**WRITTEN REQUEST**
Answer these from the thread on the TiVo Mini price drop below:
(a) Which two sellers have the TiVo Mini for 79.99?
(b) What price did cpgar11 pay for a Mini by calling TiVo?
(c) What does tarheelblue32 want to know TiVo charges retailers for the Mini?

**PASSAGE**
_____

# Price drop



## roguewave24 (Jan 3, 2014)

Crutchfield and amazon have Tivo mini selling for 79.99


----------



## tarheelblue32 (Jan 13, 2014)

Nice. Does anyone know what wholesale price TiVo charges retailers for the Mini? I'm just curious how much further the Mini price could possibly fall.


----------



## cpgar11 (Oct 19, 2007)

I just purchased a mini (Thursday 3/13) for $49.99 directly through tivo by calling them and asking if they had any currently deals on the mini. The rep I spoke with verified my account and offered me the $49.99 price. I purchased it and expecting it this week. I would suggest calling Tivo directly.


----------



## southerndoc (Apr 5, 2003)

Does this imply a forthcoming update?


----------



## tarheelblue32 (Jan 13, 2014)

_____

**SUPPLIED ENTRIES**

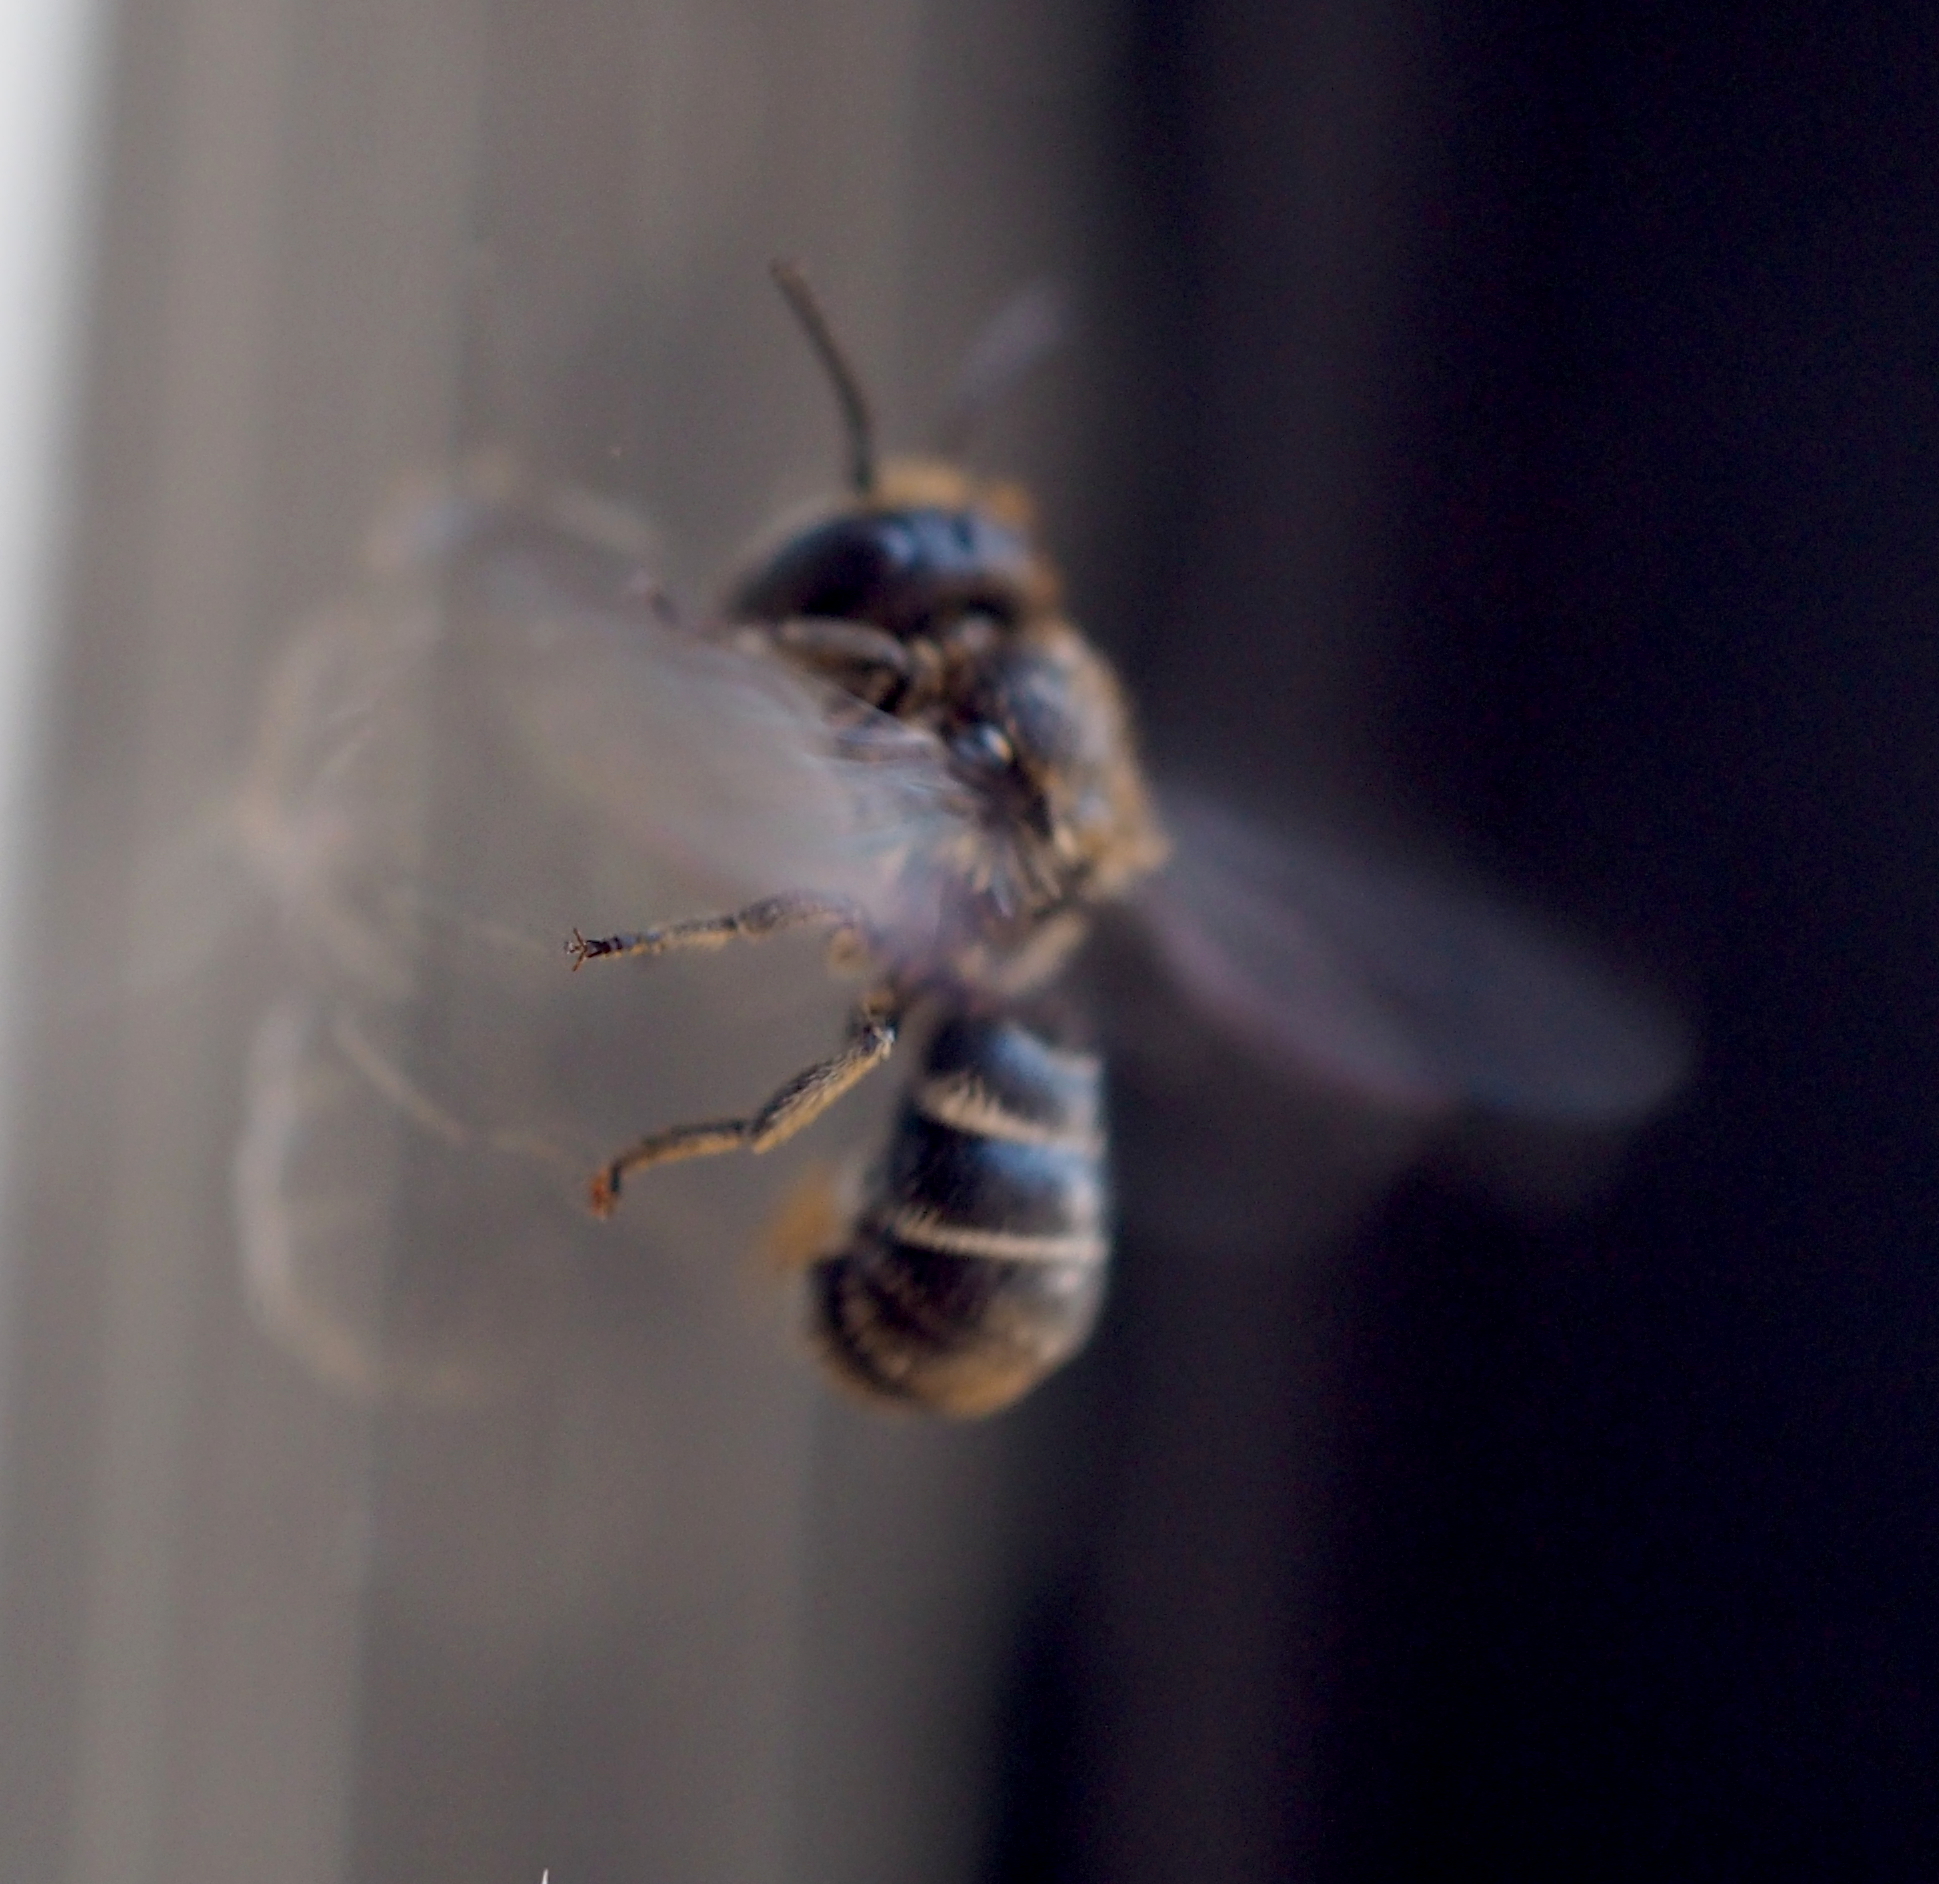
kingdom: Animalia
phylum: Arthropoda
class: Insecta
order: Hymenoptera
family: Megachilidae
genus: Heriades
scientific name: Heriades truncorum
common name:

_____

**TASK SOLUTION**
(a) Crutchfield and Amazon
(b) $49.99
(c) The wholesale price